The Houston Fire Museum was originally Fire Station No. 7, the first fire station built by the Houston Fire Department after it went fully paid in 1895.
The two-story fire station was built in 1898 at 2403 Milam and McIlhenny and was of Romanesque style. It was opened in 1899 as the first paid fire station for the City of Houston. The two bays housed Steamer No. 7 and Hose Wagon No. 7, each of which was pulled by two horses. Stalls of the horses were against the outside walls beside the apparatus. Between the two bays was the watch office behind an area where the men spent their time when not at work.
Upstairs was the dormitory, locker room and showers. Quarters for the officers were between the locker room and dormitory. Access to upstairs was by a stairway behind the watch office. Three galvanized fire poles provided a quick way to the apparatus downstairs.
After a fire, the apparatus were driven into the fire station through two doors at the rear that lined up with the front doors. Fire hose was dried on a hose rack in the back yard.
In 1926, the area for the men was made into a center stall for a chemical engine, and a door cut into the front wall for the new apparatus. Two battalion chiefs (a newly-made rank) were assigned to ride the chemical engine. The station remained active until a new Fire Station No. 7 was built in 1969.
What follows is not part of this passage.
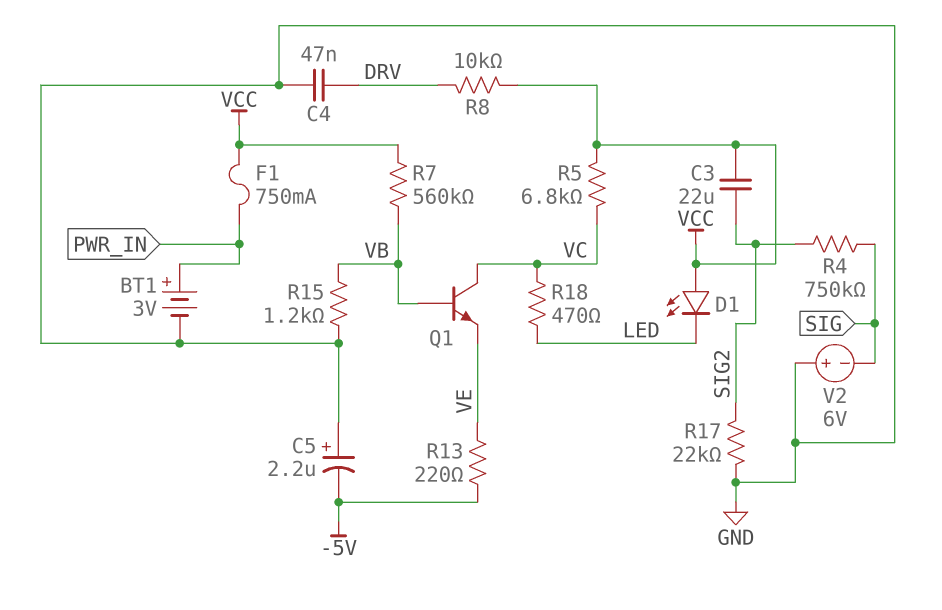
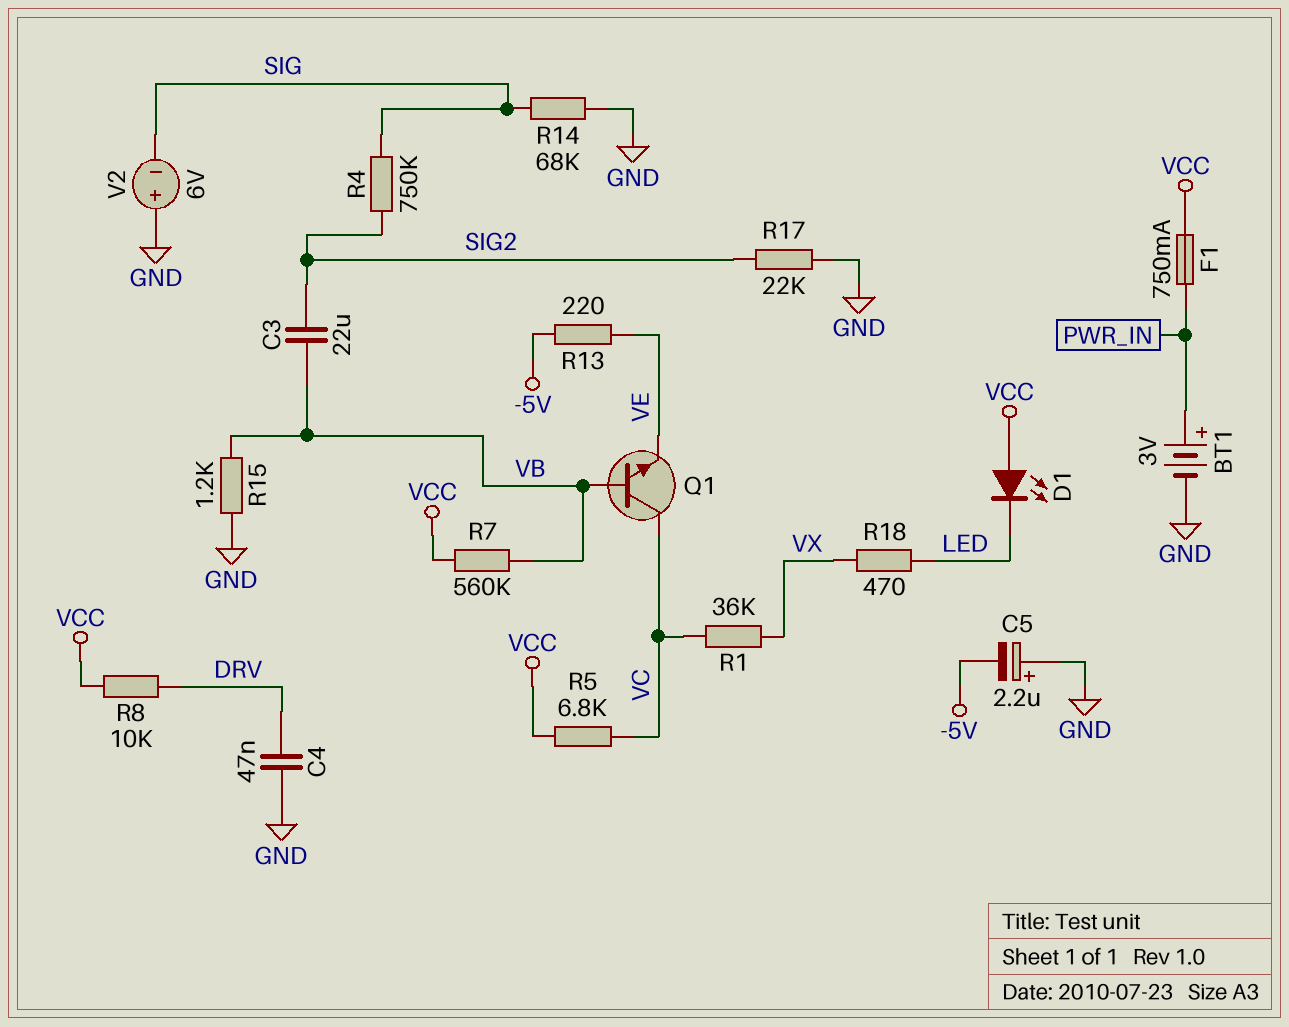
C3: 22uF (SIG2, VCC) -> 22uF (SIG2, VB)
R1: none -> 36k (VC, VX)
R14: none -> 68k (GND, SIG)
R18: 470 (LED, VC) -> 470 (LED, VX)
Preservation of old Fire Station No. 7 as a fire museum began in 1980. The station had been proclaimed a fire museum by city council in 1977, but little was done to preserve the building. Fire Chief V. E. Rogers pushed the project off center and assigned Captain Calvin Mendel to oversee the renovation project. Today, the Houston Fire Museum has been completely renovated and is listed on the National Register of Historic Places.